■ What the task asks: Transcribe the data below verbatim from the line with "right ear: (222, 143)" to the line with "right eye: (57, 142)". Include both of those lines.

■ Listed records:
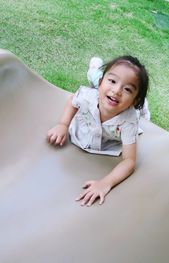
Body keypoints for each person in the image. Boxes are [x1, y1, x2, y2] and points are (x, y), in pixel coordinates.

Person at [47, 55, 149, 207]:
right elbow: (73, 101)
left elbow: (129, 161)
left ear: (134, 100)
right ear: (103, 83)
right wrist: (63, 124)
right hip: (98, 86)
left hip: (132, 105)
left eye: (127, 89)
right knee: (96, 79)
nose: (117, 91)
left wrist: (105, 183)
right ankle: (94, 71)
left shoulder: (129, 121)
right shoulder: (88, 95)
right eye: (112, 81)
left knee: (143, 112)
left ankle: (143, 105)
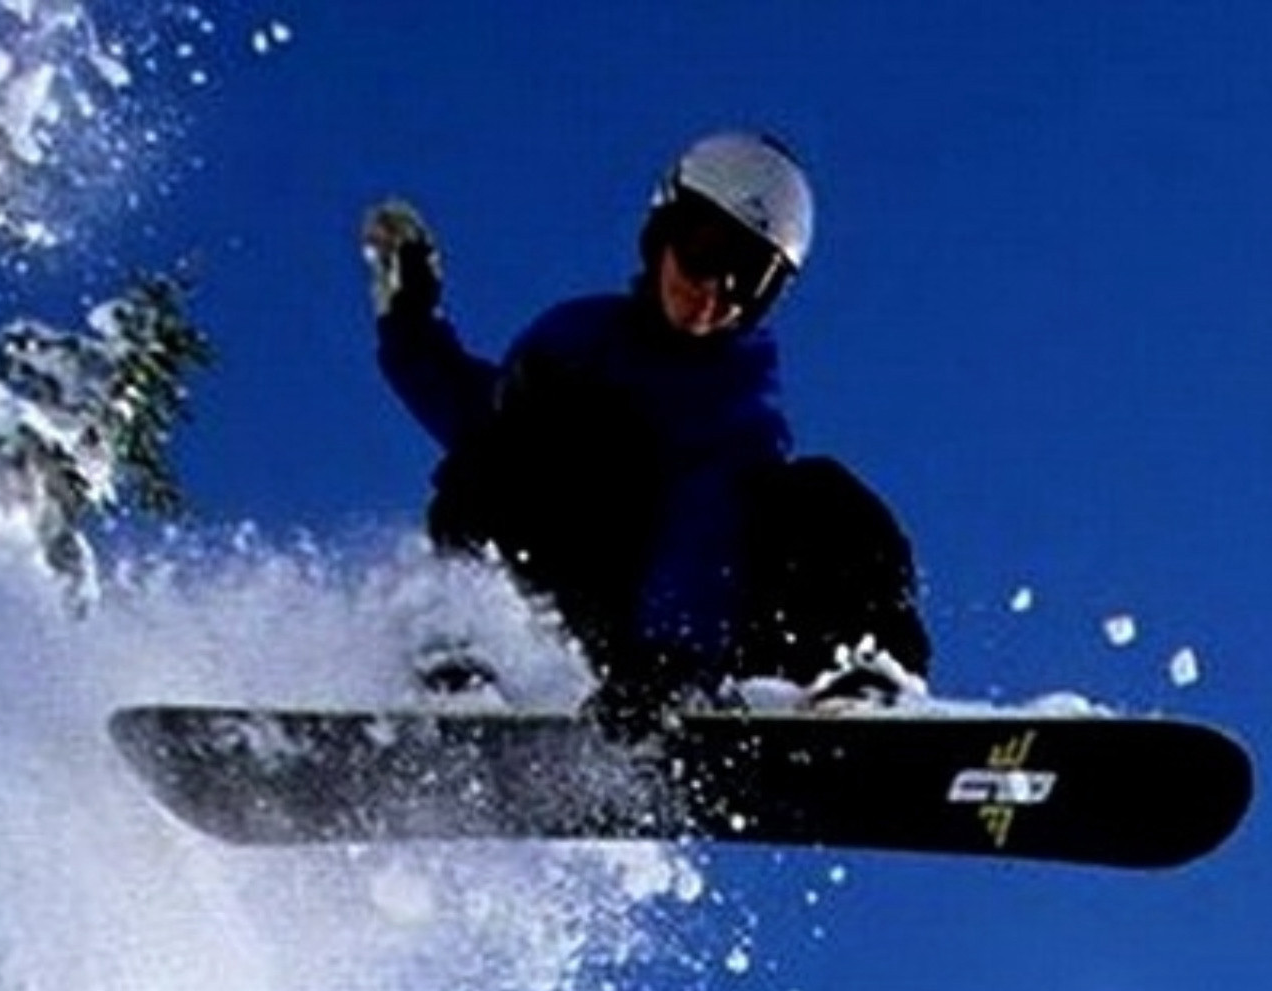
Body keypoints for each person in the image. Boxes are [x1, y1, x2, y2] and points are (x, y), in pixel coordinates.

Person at [366, 130, 932, 715]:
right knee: (516, 444)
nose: (714, 293)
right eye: (704, 254)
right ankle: (464, 677)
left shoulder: (734, 388)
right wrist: (410, 323)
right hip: (579, 613)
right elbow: (483, 427)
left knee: (824, 497)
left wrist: (671, 659)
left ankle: (863, 692)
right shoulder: (576, 337)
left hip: (699, 641)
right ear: (662, 233)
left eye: (749, 278)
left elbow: (706, 520)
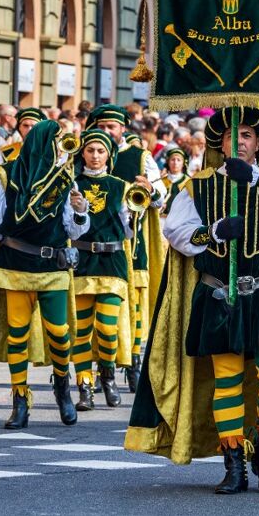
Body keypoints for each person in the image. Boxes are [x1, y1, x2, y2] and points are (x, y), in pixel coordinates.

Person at [126, 107, 259, 495]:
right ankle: (233, 464)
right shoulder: (198, 186)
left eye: (247, 135)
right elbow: (177, 232)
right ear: (222, 143)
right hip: (218, 292)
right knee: (226, 381)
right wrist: (212, 233)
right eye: (233, 136)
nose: (240, 142)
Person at [0, 120, 90, 429]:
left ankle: (62, 386)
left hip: (53, 266)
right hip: (15, 265)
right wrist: (11, 237)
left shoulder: (64, 180)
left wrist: (79, 211)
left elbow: (74, 228)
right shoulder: (6, 175)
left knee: (59, 333)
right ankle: (20, 399)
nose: (61, 149)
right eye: (57, 142)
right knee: (17, 333)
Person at [85, 104, 165, 392]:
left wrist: (152, 189)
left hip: (132, 242)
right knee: (94, 315)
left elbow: (160, 196)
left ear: (122, 129)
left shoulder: (140, 157)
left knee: (134, 306)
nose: (106, 132)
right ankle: (96, 368)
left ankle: (133, 360)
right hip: (90, 244)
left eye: (112, 127)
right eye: (102, 126)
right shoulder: (85, 152)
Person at [69, 129, 132, 410]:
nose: (95, 156)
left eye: (101, 151)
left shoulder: (121, 185)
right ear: (82, 152)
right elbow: (67, 226)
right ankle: (84, 385)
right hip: (82, 261)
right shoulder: (71, 184)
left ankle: (107, 374)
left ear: (109, 154)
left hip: (112, 262)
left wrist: (136, 214)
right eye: (91, 150)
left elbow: (129, 232)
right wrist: (78, 210)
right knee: (81, 330)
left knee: (107, 329)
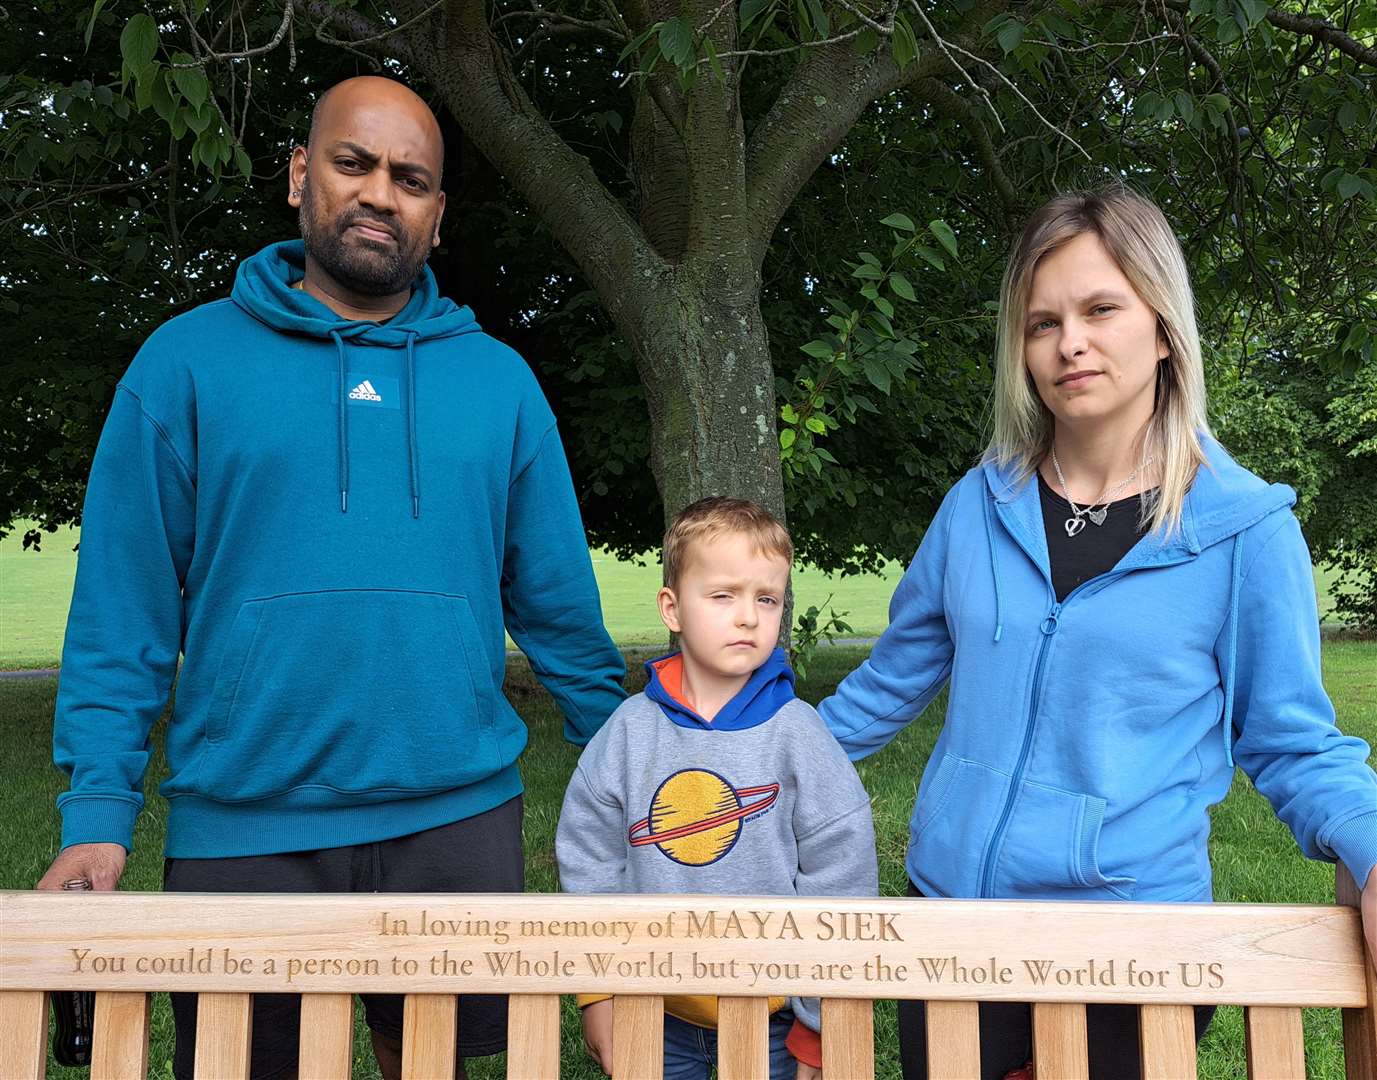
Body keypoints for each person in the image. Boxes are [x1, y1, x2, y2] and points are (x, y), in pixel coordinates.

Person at [36, 76, 626, 1080]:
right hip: (246, 819)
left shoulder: (498, 383)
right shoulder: (183, 366)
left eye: (411, 179)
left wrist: (636, 760)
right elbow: (121, 613)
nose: (380, 193)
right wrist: (99, 815)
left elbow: (559, 609)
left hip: (456, 813)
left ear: (438, 217)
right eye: (354, 163)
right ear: (303, 174)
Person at [818, 187, 1377, 1080]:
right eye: (1042, 322)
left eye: (1099, 309)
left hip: (1131, 947)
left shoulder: (1242, 530)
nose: (1068, 342)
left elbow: (1292, 741)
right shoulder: (975, 506)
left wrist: (1372, 845)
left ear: (1162, 328)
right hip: (951, 927)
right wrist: (742, 758)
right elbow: (882, 690)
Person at [556, 497, 878, 1079]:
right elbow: (590, 864)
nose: (749, 617)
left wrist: (820, 1026)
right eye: (723, 595)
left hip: (775, 1026)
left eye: (767, 598)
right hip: (653, 1014)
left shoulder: (798, 735)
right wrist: (597, 993)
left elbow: (844, 888)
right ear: (671, 608)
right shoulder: (628, 733)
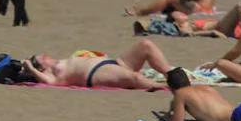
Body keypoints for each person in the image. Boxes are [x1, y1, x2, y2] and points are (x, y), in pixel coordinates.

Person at [20, 40, 172, 90]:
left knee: (146, 45)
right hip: (97, 73)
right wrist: (31, 69)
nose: (40, 55)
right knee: (135, 77)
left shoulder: (60, 61)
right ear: (41, 67)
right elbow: (49, 83)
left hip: (113, 63)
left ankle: (172, 76)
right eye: (36, 58)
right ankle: (166, 86)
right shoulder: (50, 74)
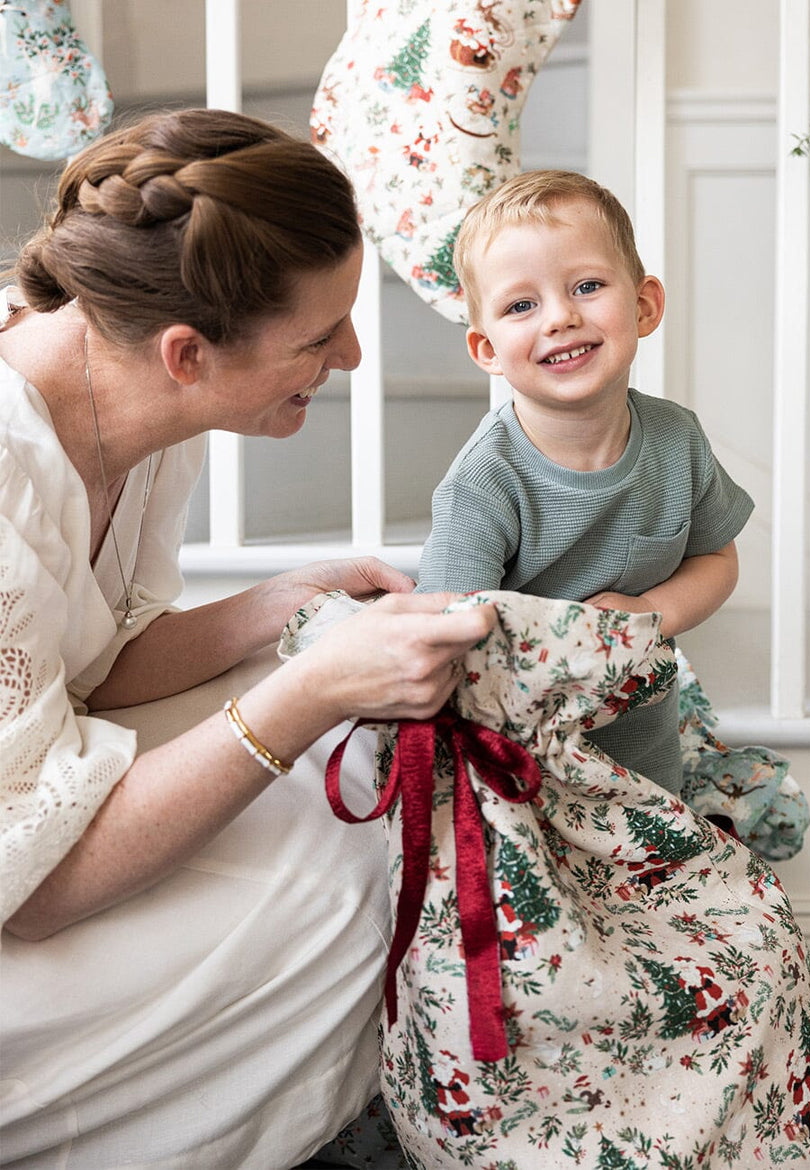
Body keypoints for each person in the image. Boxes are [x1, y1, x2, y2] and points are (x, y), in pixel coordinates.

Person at [0, 107, 496, 1169]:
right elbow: (31, 885)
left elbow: (97, 664)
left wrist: (280, 603)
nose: (352, 354)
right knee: (334, 892)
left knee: (357, 788)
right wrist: (307, 690)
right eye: (319, 337)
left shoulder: (128, 391)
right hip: (18, 888)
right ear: (186, 353)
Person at [416, 170, 753, 793]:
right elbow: (443, 628)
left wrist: (648, 612)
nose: (561, 318)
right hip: (517, 766)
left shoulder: (677, 440)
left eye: (587, 287)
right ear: (487, 349)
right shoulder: (485, 480)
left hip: (644, 759)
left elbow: (716, 560)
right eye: (522, 306)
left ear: (644, 306)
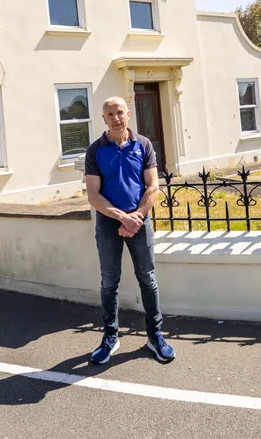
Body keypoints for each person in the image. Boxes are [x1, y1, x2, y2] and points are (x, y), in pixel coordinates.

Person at [83, 96, 174, 365]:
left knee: (148, 278)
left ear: (128, 114)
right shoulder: (95, 150)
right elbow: (93, 195)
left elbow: (153, 186)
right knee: (109, 281)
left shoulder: (143, 145)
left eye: (119, 113)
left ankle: (155, 335)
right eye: (110, 114)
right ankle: (110, 337)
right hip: (109, 222)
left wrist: (136, 217)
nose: (116, 118)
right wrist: (122, 217)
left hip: (139, 219)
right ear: (104, 119)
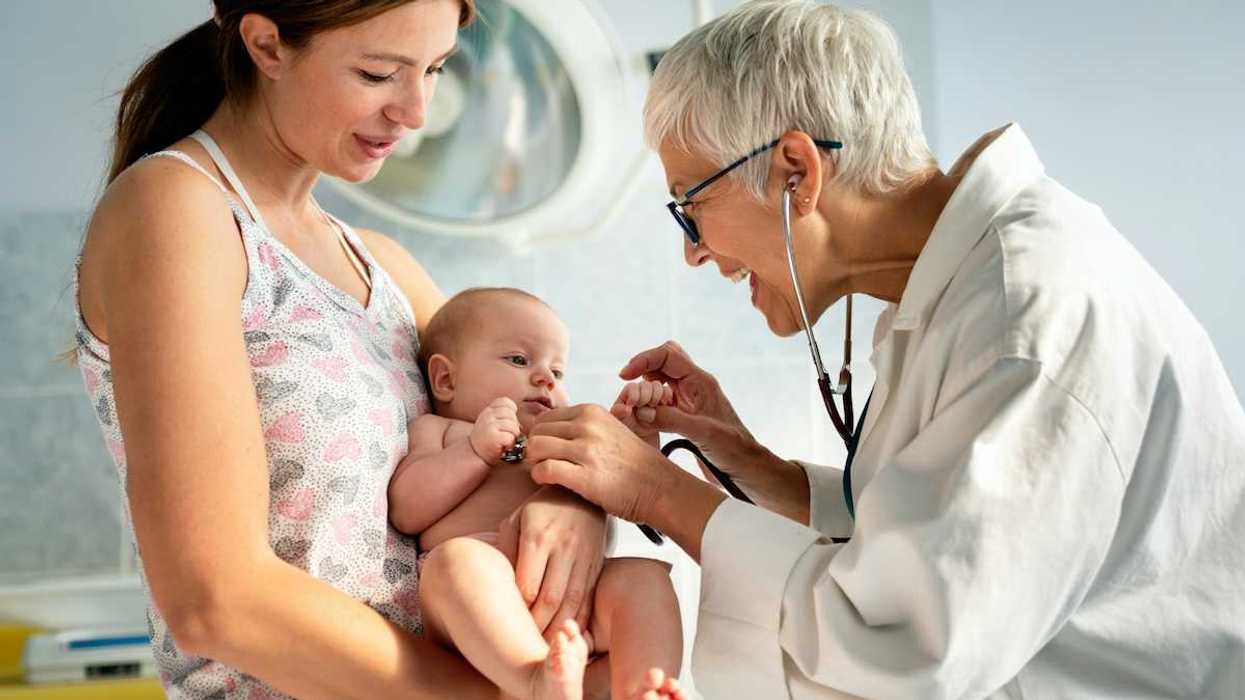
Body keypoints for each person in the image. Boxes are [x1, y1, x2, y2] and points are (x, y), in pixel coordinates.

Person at [520, 2, 1245, 698]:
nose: (694, 252)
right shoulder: (953, 293)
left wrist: (655, 490)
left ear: (796, 172)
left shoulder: (1028, 319)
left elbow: (913, 643)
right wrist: (756, 467)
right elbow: (927, 531)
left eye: (691, 206)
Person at [74, 2, 615, 697]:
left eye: (435, 69)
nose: (416, 112)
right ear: (267, 45)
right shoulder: (174, 209)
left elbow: (528, 438)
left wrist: (573, 506)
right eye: (379, 73)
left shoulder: (385, 269)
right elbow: (217, 601)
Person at [390, 287, 685, 700]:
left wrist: (636, 437)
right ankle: (532, 680)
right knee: (455, 563)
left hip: (576, 601)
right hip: (481, 611)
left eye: (558, 372)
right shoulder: (440, 432)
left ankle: (642, 687)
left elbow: (622, 495)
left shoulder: (560, 435)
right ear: (446, 379)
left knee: (644, 576)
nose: (545, 377)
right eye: (519, 360)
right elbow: (405, 510)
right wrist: (473, 452)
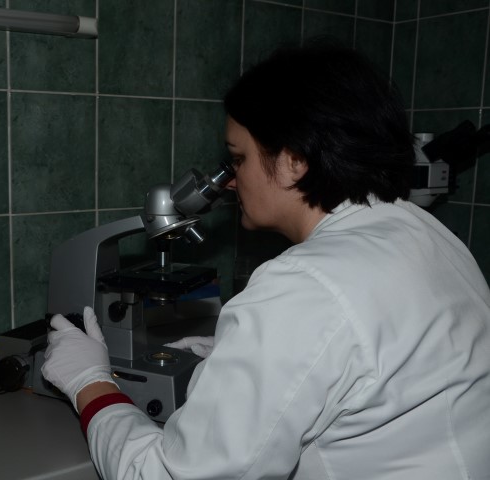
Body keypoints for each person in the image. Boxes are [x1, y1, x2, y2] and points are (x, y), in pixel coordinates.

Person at [41, 41, 490, 479]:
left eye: (238, 159)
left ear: (294, 160)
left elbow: (163, 474)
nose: (231, 182)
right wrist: (249, 356)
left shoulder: (303, 283)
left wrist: (91, 384)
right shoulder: (425, 232)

■ Answer box:
right ear: (222, 143)
right hip: (218, 292)
right knee: (226, 381)
right wrist: (212, 233)
right eye: (233, 136)
nose: (240, 142)
Person at [0, 120, 90, 429]:
left ankle: (62, 386)
left hip: (53, 266)
right hip: (15, 265)
right wrist: (11, 237)
left shoulder: (64, 180)
left wrist: (79, 211)
left elbow: (74, 228)
right shoulder: (6, 175)
left knee: (59, 333)
right ankle: (20, 399)
nose: (61, 149)
right eye: (57, 142)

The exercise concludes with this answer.